In the domain of the ministrant functions of the State, as opposed to the constituent, the Government’s attitude has been anything but just–let alone generous. Sir Thomas Munro giving evidence in 1813 declared that "there were schools in every village in India and people were well-versed in the three R’s." While England gets 10 to 20 per cent of its taxes for education, India gets but 2 per cent. British India compares un-favorably even with a State like Baroda in the domain of education, for while Baroda shows that 47.6 of the school-going girls are at school, and spends 13 cents per capita, British India shows but 4 per cent and spends 2 cents (figures for 1907). The literacy in India has been estimated at 7 per cent after 150 years of British rule, whereas in Bengal alone there were 80,000 schools at one time before the advent of the British rule. In the sphere of co-operation there are but 70,000 rural credit societies and that leaves 6,50,000 villages without a credit society at all.

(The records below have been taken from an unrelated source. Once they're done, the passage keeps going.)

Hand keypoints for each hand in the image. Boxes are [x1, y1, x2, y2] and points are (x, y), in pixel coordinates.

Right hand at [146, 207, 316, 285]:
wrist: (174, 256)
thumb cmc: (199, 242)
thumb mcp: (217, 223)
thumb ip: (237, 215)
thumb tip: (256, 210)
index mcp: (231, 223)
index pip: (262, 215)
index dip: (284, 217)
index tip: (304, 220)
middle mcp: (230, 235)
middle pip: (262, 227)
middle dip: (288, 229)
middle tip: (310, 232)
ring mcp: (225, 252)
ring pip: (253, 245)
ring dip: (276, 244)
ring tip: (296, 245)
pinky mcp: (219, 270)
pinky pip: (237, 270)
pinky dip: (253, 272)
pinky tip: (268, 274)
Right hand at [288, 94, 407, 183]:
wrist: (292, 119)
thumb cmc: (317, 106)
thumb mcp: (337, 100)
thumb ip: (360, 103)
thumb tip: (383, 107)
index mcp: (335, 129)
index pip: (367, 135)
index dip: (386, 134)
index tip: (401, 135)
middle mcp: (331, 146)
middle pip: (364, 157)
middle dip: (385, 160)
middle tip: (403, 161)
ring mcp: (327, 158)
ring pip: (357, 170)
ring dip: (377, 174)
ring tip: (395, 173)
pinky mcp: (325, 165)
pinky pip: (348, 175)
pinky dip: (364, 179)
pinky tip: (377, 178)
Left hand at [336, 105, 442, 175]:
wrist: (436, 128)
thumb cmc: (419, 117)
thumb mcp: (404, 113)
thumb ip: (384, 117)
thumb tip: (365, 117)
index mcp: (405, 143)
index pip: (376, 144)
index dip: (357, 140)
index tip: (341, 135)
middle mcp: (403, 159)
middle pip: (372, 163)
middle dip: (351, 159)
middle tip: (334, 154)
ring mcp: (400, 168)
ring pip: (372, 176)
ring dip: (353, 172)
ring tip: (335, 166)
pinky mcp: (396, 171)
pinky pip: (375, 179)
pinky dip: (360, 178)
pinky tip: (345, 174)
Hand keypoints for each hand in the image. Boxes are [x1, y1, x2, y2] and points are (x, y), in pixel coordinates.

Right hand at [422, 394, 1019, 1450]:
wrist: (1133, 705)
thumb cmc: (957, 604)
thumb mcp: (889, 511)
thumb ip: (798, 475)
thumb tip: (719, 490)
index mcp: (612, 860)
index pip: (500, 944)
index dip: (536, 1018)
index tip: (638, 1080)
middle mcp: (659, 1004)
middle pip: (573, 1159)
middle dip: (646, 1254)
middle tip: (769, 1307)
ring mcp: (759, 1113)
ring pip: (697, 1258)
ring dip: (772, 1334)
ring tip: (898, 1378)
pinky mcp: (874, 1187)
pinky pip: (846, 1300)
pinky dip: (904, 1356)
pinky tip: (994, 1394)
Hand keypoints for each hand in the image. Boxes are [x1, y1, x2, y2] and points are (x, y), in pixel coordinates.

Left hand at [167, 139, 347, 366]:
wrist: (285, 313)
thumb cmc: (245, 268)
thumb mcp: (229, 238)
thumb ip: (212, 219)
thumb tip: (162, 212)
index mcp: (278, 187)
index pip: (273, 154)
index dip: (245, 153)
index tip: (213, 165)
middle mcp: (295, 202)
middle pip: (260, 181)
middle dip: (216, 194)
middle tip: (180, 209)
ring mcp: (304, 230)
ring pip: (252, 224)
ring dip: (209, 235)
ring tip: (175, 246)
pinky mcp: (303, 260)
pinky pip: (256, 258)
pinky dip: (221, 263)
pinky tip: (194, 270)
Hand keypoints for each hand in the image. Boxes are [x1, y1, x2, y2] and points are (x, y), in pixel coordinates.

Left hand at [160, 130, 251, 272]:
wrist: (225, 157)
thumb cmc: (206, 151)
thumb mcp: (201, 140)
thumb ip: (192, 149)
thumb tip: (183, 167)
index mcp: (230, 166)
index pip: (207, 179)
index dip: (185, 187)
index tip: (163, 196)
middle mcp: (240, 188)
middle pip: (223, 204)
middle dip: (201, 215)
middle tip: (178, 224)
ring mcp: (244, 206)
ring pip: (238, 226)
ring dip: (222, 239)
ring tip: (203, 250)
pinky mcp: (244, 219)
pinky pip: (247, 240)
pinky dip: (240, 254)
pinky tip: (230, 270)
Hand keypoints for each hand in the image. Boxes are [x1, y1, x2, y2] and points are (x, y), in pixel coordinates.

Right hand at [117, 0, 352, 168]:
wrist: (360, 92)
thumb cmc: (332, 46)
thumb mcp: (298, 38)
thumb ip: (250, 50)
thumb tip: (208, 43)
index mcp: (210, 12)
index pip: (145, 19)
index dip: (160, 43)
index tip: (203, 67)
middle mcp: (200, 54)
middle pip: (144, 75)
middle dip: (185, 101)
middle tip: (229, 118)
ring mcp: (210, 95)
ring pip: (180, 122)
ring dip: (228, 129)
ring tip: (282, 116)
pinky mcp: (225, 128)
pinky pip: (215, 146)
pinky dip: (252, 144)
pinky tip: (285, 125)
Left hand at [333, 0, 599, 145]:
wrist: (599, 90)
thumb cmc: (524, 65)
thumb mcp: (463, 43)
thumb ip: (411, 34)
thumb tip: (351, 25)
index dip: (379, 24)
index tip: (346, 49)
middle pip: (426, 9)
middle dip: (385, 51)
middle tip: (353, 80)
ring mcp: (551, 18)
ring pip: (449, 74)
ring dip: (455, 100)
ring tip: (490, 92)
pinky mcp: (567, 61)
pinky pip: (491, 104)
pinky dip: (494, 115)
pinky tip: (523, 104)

How the Rupee of Indian expenditure is distributed may be seen from the following diagram prepared by Sir Daniel Hamilton: Military services, Per cent in the rupee .28, Rs. 0-4-4; Public hea1th .01, Rs. 0-0-2 ; Irrigation .02. Rs. 0-0-4; Forest, .02, Rs. 0-0-4; Land Revenue .02, Rs. 0-0-4; Superannuation allowances and pensions .03, Rs, 0-0-6; Education .05, Rs. 0-0-10; Civil Works .05, Rs, 0-0-10; General administration .06, Rs. 0-1-0; Police, Jails, Justice .10, Rs, 0-1-7; Debt services .10, Rs. 0-1-7; Other heads .12, Rs. 0-2-0; Railways .14, Rs. 0-2-2; Total, Re. 1-0-0.
But far the most devitalising effect of British rule in India lies in the silent conquest of the mind of the English educated people of India, who have been taught through the Universities the glories of the West and have imbibed that way a spirit of contempt for their own culture, philosophy and religion. In a country where learning was wedded to poverty and was only a means of service to society, it has been made a means to accumulate wealth, and today the intelligentsia have become bond-slaves of Western ideals and outlook on life. In the domain of physical power, the nation stands emasculated and the British harp on the necessity for the presence of an army of occupation to guard her frontiers. India has now realised that her progress towards nationalism, and her entity as a great Asiatic power, have little chance of realisation unless she is the master of her own household. While she realises the advantages of international fellowship, she feels that any such prospect is possible only if she is a self-governing nation herself, is conditioned by her possessing the full chances of development as a nation herself first, and has accordingly interpreted her Swaraj as a complete National Independence with the power to set her own house in order, to sketch her own plans of uplift and self-realisation. 1
1
Some figures have not been brought up-to-date. But the main argument is not affected thereby.